16

Wikipedia says "RAID 2 is the only standard RAID level, other than some implementations of RAID 6, which can automatically recover accurate data from single-bit corruption in data."

Does anyone know if the RAID 6 mdadm implementation in Linux is one such implementation that can automatically detect and recover from single-bit data corruption. This pertains to CentOS / Red Hat 6 if those are different from other versions. I tried searching online but didn't have much luck.

With SATA error rates being 1 in 1E14 bits, and a 2TB SATA disk containing 1.6E13 bits, this is especially relevant to preventing data corruption.

EDIT 17-Jun-2015

I believe this is less of a concern that I originally thought - see Hard disk / SSDs - detection and handling of errors - is silent data corruption reliably prevented? for more details

sa289
  • 1,308
  • 2
  • 17
  • 42

4 Answers4

16

Linux software RAID is not going to protect you from bit corruption and silent data corruption is a well known issue with it. In fact, if the kernel is able to read the data from one disk it would never know that it is bad. The RAID only kicks in if there is an I/O error when reading the data.

If you are worried about data integrity you should consider using a file system like Btrfs or ZFS that ensure data integrity by storing and verifying checksums. These file systems also take care of the RAID functionality, so you don't need the kernel software raid if you go that way.

GIVEN INSTRUCTION » Carry on the forum thread above about Linux RAID 6 and silent data corruption, starting right after its last sentence.

DATA SHOWN »
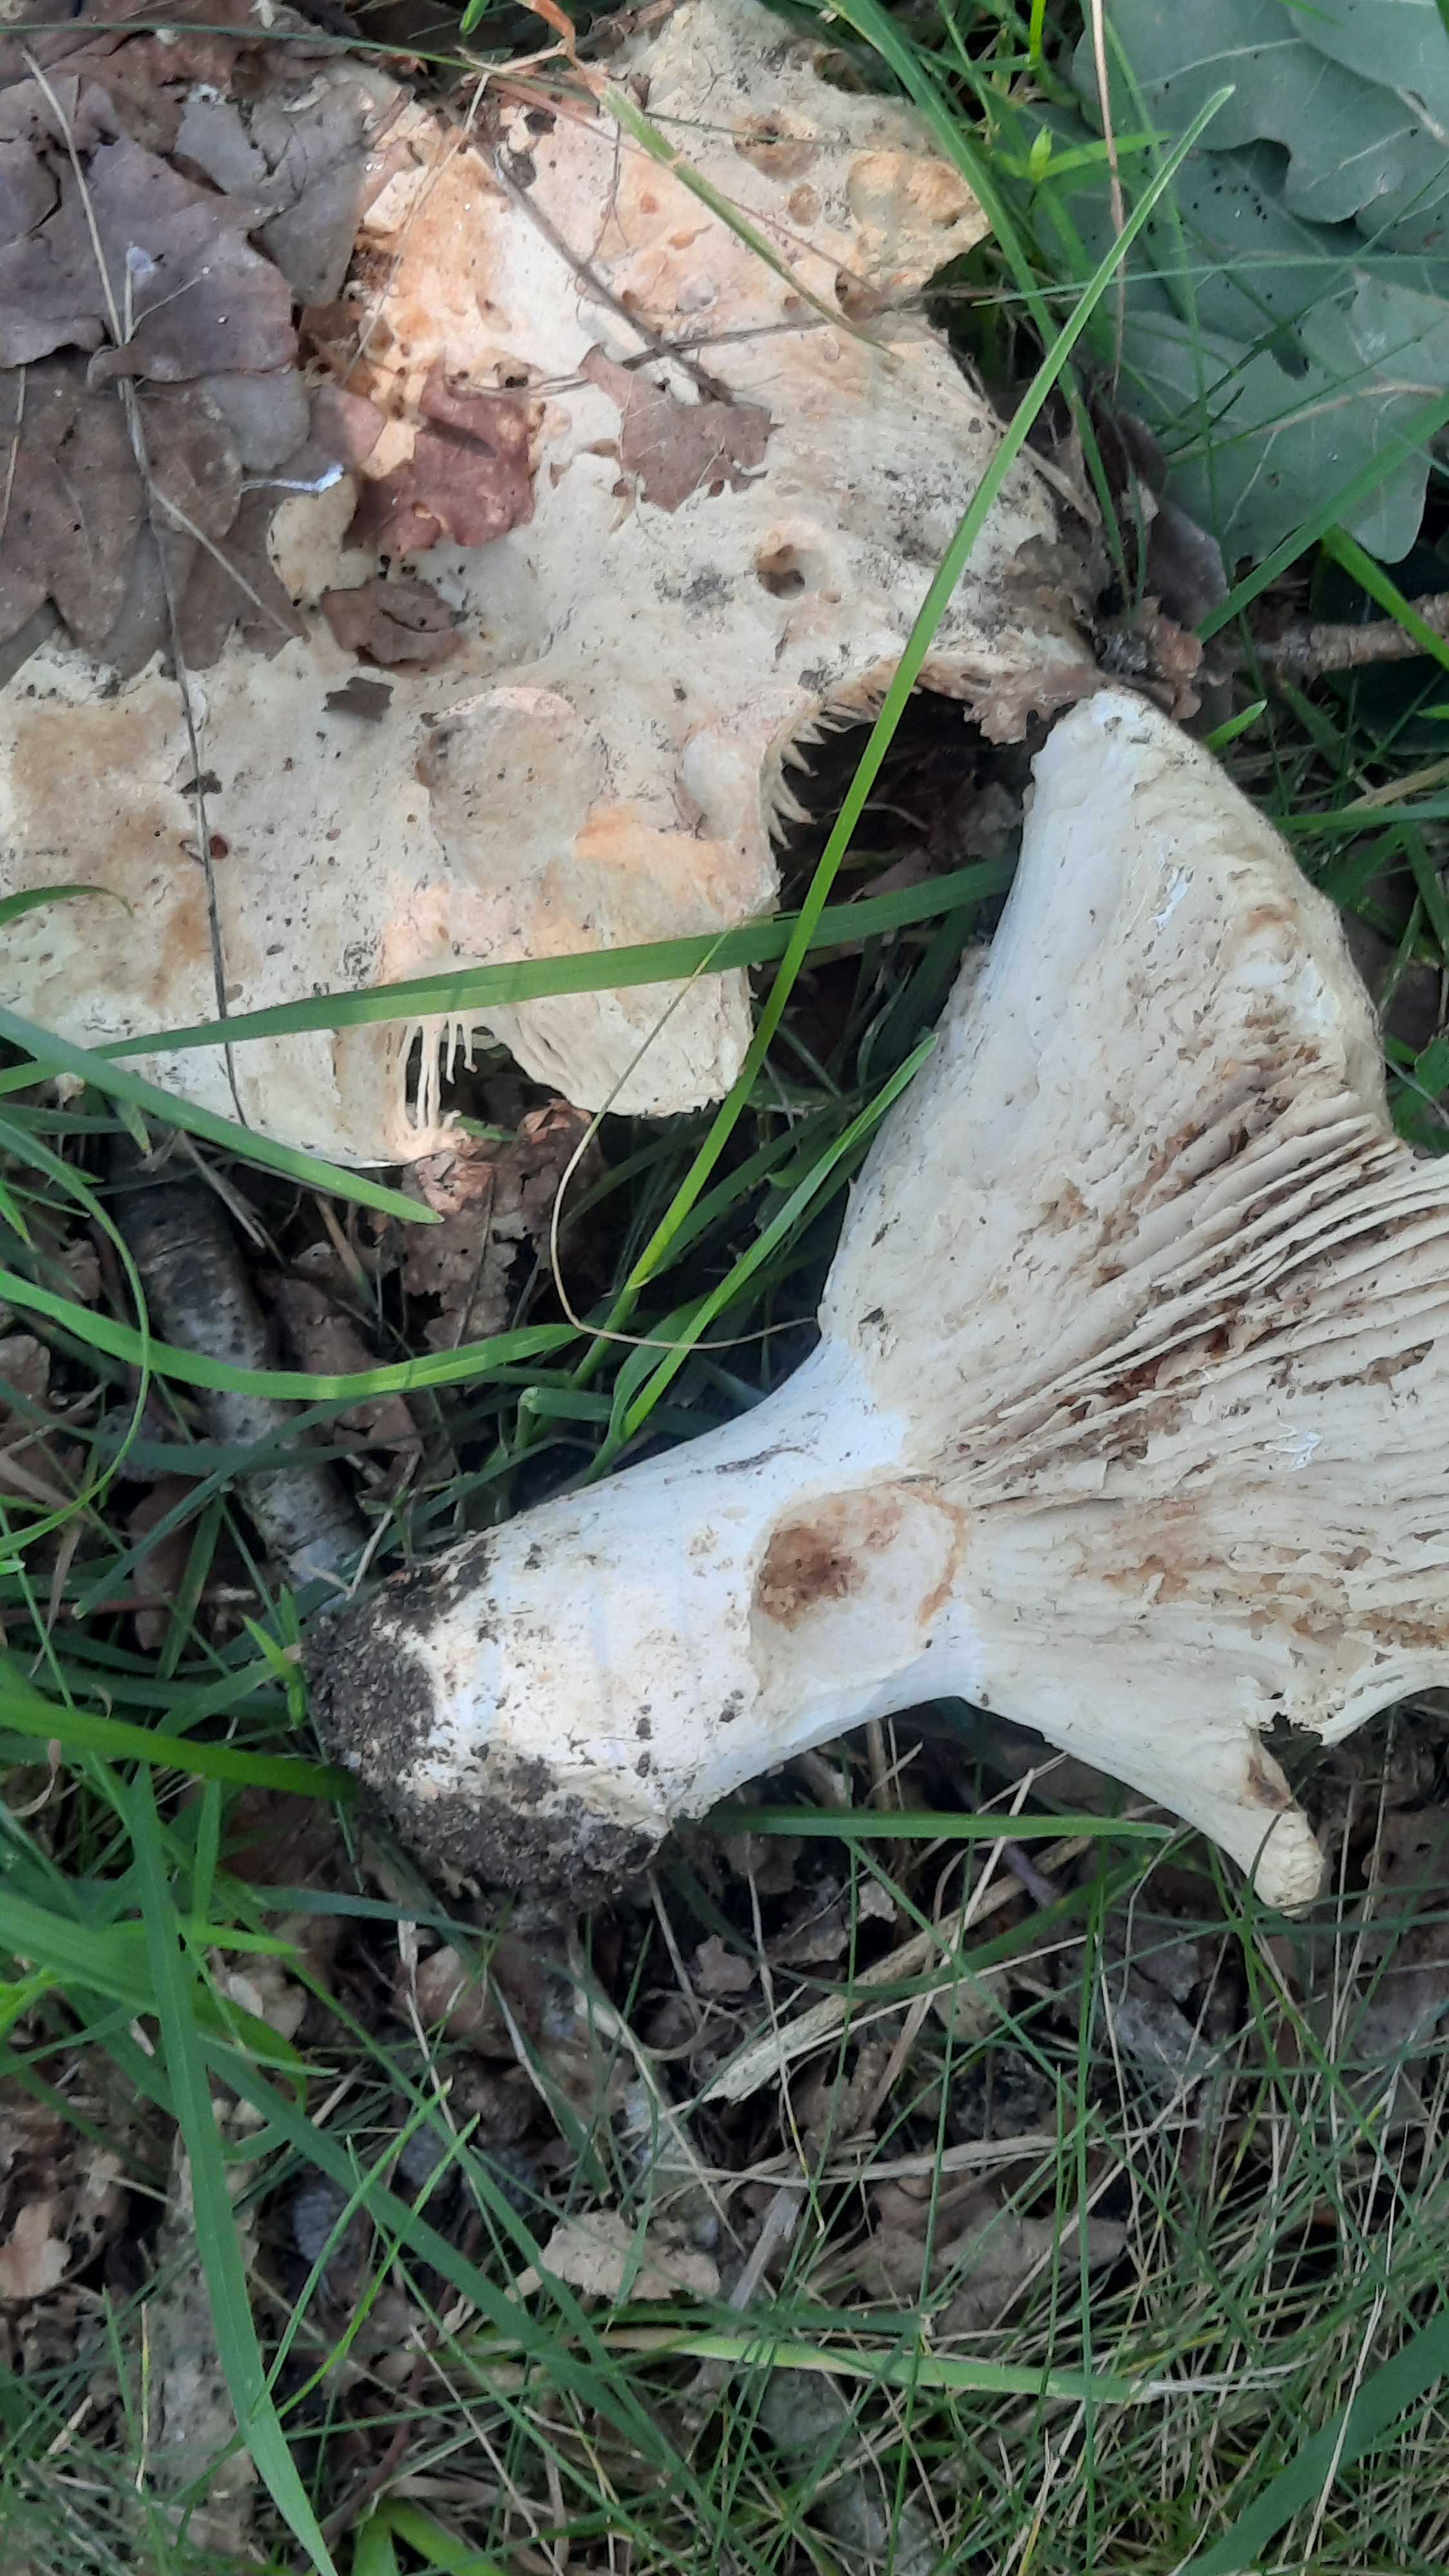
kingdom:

ANSWER FOR THIS EXERCISE »
chutz
  • 7,569
  • 1
  • 28
  • 57
  • Thanks. In case it's helpful to anyone, I got some more search ideas from chutz's reply and saw that the maintainer of mdadm (I believe) said on Feb 17, 2011 that he has no plans to add the ability to force parity checking on every read. See http://www.spinics.net/lists/raid/msg32816.html – sa289 May 23 '12 at 18:44
  • This seems not entirely incorrect, mdadm has a `checkarray` that can check consistency between disks - which surely can help detect bit corruption? – Chris Stryczynski Jan 19 '21 at 00:25
  • Is `checkarray` the same as the data scrubbing described in @vy32 answer below? https://serverfault.com/a/454043/114782 – chutz Jan 19 '21 at 10:32
3

RAID5 and RAID6 can detect and usually correct bit corruption if you verify parity of the entire drive. This is called "scrubbing" or "parity checking" and typically takes 24-48 hours on most production RAID system. During that time performance may be significantly degraded. (Some systems allow the operator to prioritize scrubbing over read/write access or below it.) RAID6 has a higher chance of correcting it, because it can correct it if you have two drive failures, whereas RAID5 can only handle 1 drive failure, and drive failures are more likely when you are scrubbing because of the increased activity.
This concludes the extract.